Des couchers de soleil spectaculaires 
 
Les couchers de soleil de la Côte-du-Sud constituent un spectacle assez unique au monde. De fait, selon un classement réalisé par la prestigieuse National Geographic Society, la Côte-du-Sud se classe au troisième rang pour la beauté de ses couchers de soleil. À la fin du 19e siècle, l’abbé Henri-Raymond Casgrain mentionne quant à lui, en réponse à une question de son vieil ami Philippe-Aubert de Gaspé, n’avoir rien vu de plus beau dans ses divers voyages à travers le monde. Depuis la grève située derrière son manoir de Saint-Jean-Port-Joli, ce dernier, avec sa sensibilité romantique, bénéficie d’un point de vue unique pour observer la tombée du jour. Il assiste aux premières loges à cette représentation flamboyante offerte par la nature à chaque soir d’été par temps clair. Henri-Raymond Casgrain lui prête cette description du phénomène, qui reflète sans doute la pensée des deux hommes : 

Le fleuve ressemble à une mer de feu; à peine notre vue peut-elle supporter l’éclat de cette traînée de lumière qui se projette jusqu’à nous. Chaque lame est une écaille étincelante, dont la surface, toujours en mouvement, décompose la lumière en mille nuances variées à l’infini. Quel contraste avec ces masses immobiles et sombres des montagnes, que le soleil laisse maintenant dans l’ombre devant nous!

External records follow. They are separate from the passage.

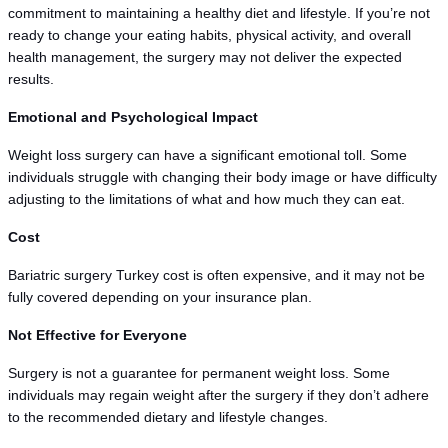
commitment to maintaining a healthy diet and lifestyle. If you’re not 
ready to change your eating habits, physical activity, and overall 
health management, the surgery may not deliver the expected 
results.
Emotional and Psychological Impact
Weight loss surgery can have a significant emotional toll. Some 
individuals struggle with changing their body image or have difficulty 
adjusting to the limitations of what and how much they can eat.
Cost
Bariatric surgery Turkey cost is often expensive, and it may not be 
fully covered depending on your insurance plan.
Not Effective for Everyone
Surgery is not a guarantee for permanent weight loss. Some 
individuals may regain weight after the surgery if they don’t adhere 
to the recommended dietary and lifestyle changes.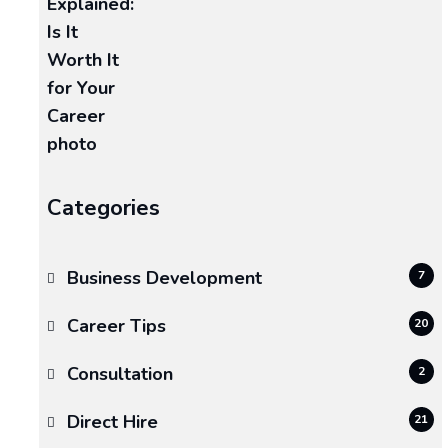
and
siding
protect
everything
underneath:
READ MORE >>
Categories
January
26,
2026
Business Development
7
ECT
Career Tips
20
Consultation
2
Direct Hire
21
Why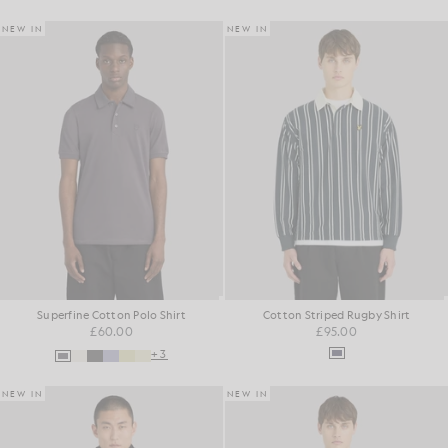
NEW IN
NEW IN
Superfine Cotton Polo Shirt
Cotton Striped Rugby Shirt
£60.00
£95.00
+3
NEW IN
NEW IN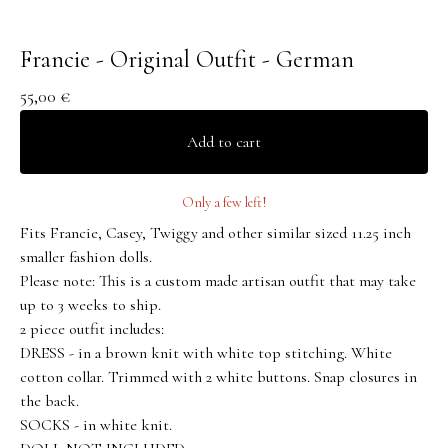
Francie - Original Outfit - German
55,00
€
Add to cart
Only a few left!
Fits Francie, Casey, Twiggy and other similar sized 11.25 inch
smaller fashion dolls.
Please note: This is a custom made artisan outfit that may take
up to 3 weeks to ship.
2 piece outfit includes:
DRESS - in a brown knit with white top stitching. White
cotton collar. Trimmed with 2 white buttons. Snap closures in
the back.
SOCKS - in white knit.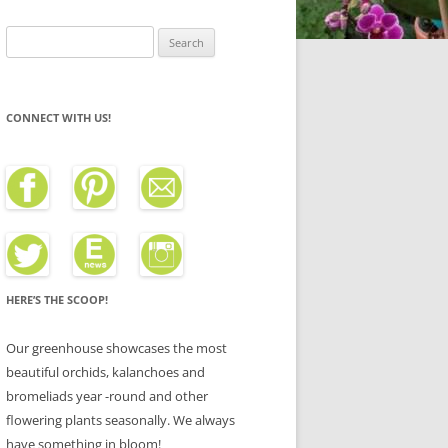
Search
for:
CONNECT WITH US!
HERE’S THE SCOOP!
Our greenhouse showcases the most
beautiful orchids, kalanchoes and
bromeliads year -round and other
flowering plants seasonally. We always
have something in bloom!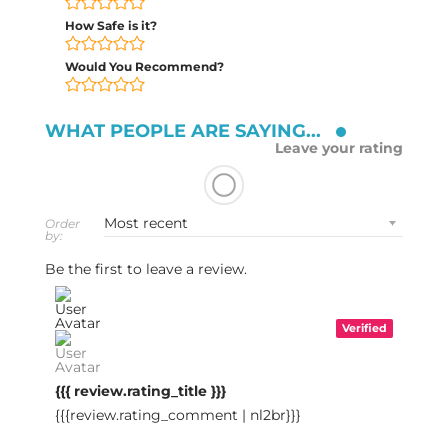
How Safe is it?
Would You Recommend?
WHAT PEOPLE ARE SAYING...
Leave your rating
Order
by:
Be the first to leave a review.
Verified
{{{ review.rating_title }}}
{{{review.rating_comment | nl2br}}}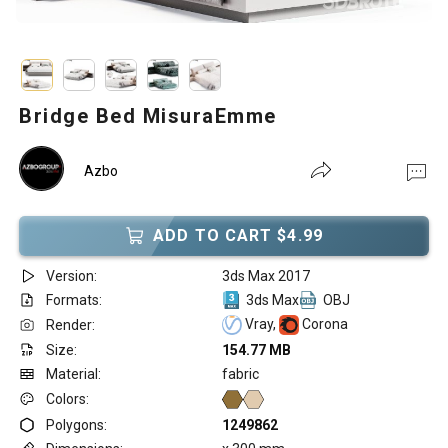
Bridge Bed MisuraEmme
Azbo
ADD TO CART $4.99
Version:
3ds Max 2017
Formats:
3ds Max
OBJ
Vray,
Corona
Render:
Size:
154.77 MB
Material:
fabric
Colors:
Polygons:
1249862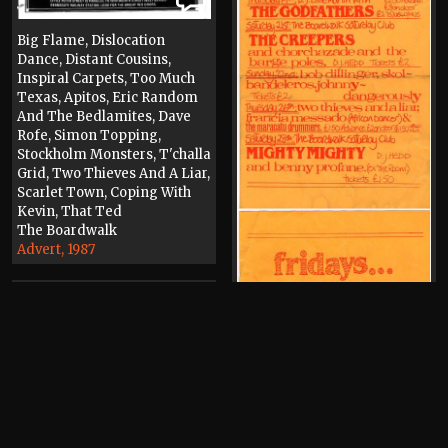
Big Flame, Dislocation
Dance, Distant Cousins,
Inspiral Carpets, Too Much
Texas, Apitos, Eric Random
And The Bedlamites, Dave
Rofe, Simon Topping,
Stockholm Monsters, T'challa
Grid, Two Thieves And A Liar,
Scarlet Town, Coping With
Kevin, That Ted
The Boardwalk
Advert, 1987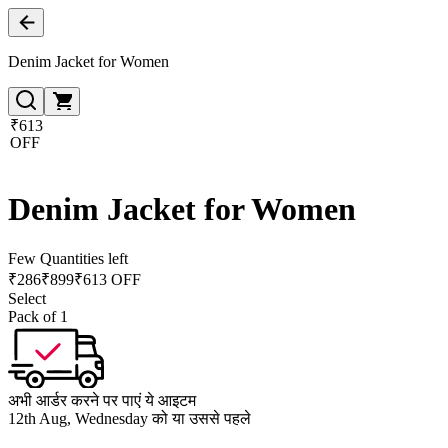
Denim Jacket for Women
₹613
OFF
Denim Jacket for Women
Few Quantities left
₹
286
₹
899
₹613 OFF
Select
Pack of 1
अभी आर्डर करने पर पाएं ये आइटम
12th Aug, Wednesday को या उससे पहले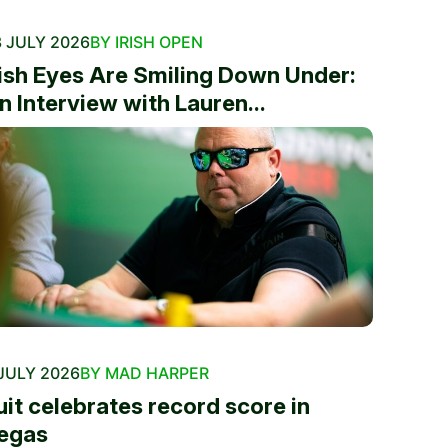
 JULY 2026
BY IRISH OPEN
rish Eyes Are Smiling Down Under:
n Interview with Lauren...
JULY 2026
BY MAD HARPER
uit celebrates record score in
egas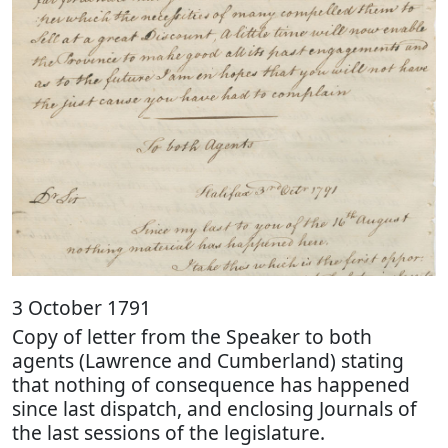
3 October 1791
Copy of letter from the Speaker to both
agents (Lawrence and Cumberland) stating
that nothing of consequence has happened
since last dispatch, and enclosing Journals of
the last sessions of the legislature.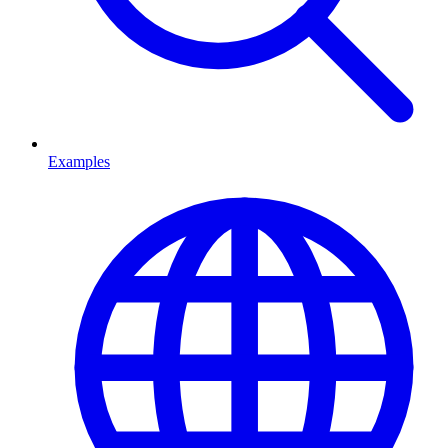
Examples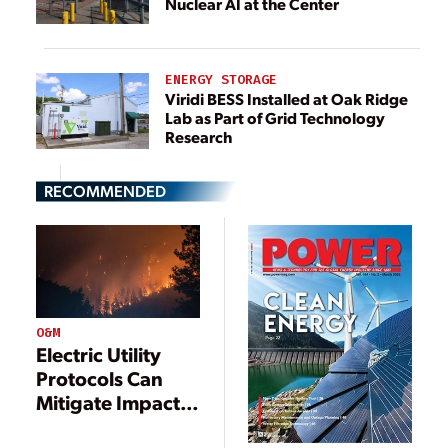
Nuclear AI at the Center
ENERGY STORAGE
Viridi BESS Installed at Oak Ridge
Lab as Part of Grid Technology
Research
RECOMMENDED
O&M
Electric Utility
Protocols Can
Mitigate Impacts
from Wildfires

Et quelle richesse dans le ciel! Ces nuages, éclairés par le bas de teintes roses, qui convergent tous vers le soleil, ne dirait-on pas l’éventail du bon Dieu? Ce serait un magnifique sujet pour un poète.
 
Jusque dans le Bas-Saint-Laurent, on profite de ce tableau. Charles Gauvreau écrit en 1890 en parlant de Trois-Pistoles : « Un jour, ce sera le plus beau spectacle qu’il soit donné à l’homme de contempler ici-bas qui frappera les yeux : un coucher de soleil par un beau soir d’été. Le soleil rouge ensanglanté, s’effacera derrière les rochers du nord, illuminant toute la côte sud, l’embrasant comme dans un incendie féérique… » L’écrivain avait vu juste. Les couchers de soleil de la Côte-du-Sud, popularisés au 20e siècle par les cartes postales vendus aux touristes par les photographes, sont considérés aujourd’hui comme un attrait de la région.
 
La Côte-du-Sud est aussi le théâtre d’autres phénomènes météorologiques plus spectaculaires comme les aurores boréales en hiver ou les tornades en été. Cependant, ils sont exceptionnels. La rigueur des coups de nordet et la beauté des couchers de soleil sont des caractéristiques de la région, qui sont liés à sa situation géographique particulière.


Bibliographie :

Chauveau, Pierre-Joseph-Olivier. Charles Guérin. Roman de mœurs canadiennes. Montréal, Fides, 1978. 392 p.
Casgrain, Henri-Raymond. Philippe Aubert de Gaspé. Québec, Atelier typographique de Léger Brousseau, 1871. 123 p.
Gauvreau, Charles-Arthur. Trois-Pistoles. Lévis, Mercier & cie, 1890. 336 p.